**ENTRIES**

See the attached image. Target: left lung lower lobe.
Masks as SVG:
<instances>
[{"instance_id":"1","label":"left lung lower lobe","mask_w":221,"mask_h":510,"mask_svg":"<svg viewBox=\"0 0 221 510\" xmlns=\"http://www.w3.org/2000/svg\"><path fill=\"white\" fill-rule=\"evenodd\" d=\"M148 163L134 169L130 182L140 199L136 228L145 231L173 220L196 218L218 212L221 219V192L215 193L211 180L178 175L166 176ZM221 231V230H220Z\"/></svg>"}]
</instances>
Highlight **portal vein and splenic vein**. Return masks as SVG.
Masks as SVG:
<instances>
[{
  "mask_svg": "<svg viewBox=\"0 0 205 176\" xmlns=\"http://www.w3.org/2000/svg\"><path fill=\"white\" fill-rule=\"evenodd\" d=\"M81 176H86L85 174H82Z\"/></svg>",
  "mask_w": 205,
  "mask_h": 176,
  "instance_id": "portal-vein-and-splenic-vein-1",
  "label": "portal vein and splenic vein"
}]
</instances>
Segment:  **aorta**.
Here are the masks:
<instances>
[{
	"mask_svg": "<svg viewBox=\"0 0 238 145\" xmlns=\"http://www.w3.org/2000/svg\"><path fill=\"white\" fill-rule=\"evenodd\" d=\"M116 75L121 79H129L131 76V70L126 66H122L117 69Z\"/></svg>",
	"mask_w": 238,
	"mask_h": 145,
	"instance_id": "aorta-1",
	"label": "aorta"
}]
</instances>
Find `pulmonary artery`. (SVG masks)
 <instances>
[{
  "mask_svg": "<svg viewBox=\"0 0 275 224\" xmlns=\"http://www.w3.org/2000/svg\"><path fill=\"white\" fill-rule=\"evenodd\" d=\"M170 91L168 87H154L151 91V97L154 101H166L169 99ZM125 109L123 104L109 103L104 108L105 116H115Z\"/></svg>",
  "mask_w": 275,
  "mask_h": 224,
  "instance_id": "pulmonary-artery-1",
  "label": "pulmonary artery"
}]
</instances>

---

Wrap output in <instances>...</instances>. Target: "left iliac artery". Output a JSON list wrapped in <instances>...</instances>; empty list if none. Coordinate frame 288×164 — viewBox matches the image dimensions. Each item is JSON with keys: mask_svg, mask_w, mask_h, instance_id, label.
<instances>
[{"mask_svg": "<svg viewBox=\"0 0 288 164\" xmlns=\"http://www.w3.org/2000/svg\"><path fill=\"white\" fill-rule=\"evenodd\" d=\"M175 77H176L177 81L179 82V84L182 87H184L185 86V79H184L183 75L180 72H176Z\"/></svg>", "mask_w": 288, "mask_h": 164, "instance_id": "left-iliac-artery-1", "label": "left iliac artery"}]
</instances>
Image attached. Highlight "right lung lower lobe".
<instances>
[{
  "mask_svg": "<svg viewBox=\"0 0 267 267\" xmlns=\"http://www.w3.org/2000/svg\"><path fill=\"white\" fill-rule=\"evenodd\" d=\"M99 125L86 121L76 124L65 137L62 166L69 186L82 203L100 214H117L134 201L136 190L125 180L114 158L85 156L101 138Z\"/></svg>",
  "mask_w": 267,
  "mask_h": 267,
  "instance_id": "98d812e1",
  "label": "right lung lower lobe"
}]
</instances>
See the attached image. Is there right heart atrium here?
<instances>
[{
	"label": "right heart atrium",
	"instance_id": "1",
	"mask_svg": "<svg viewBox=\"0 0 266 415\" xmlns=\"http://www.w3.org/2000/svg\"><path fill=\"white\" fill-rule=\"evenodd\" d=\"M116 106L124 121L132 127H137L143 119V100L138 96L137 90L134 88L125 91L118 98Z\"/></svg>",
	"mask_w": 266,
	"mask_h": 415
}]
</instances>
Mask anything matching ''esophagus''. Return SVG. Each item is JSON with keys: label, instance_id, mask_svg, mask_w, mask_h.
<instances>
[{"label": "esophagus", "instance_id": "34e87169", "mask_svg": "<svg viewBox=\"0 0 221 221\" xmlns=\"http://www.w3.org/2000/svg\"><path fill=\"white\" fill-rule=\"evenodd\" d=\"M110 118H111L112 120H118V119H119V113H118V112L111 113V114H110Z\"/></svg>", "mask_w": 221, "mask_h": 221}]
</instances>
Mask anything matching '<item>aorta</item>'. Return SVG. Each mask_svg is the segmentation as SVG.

**TASK DESCRIPTION**
Please tally the lines in the records above that contain the string "Target", matching case exactly, and give only the number.

**RESULT OF THE TASK**
2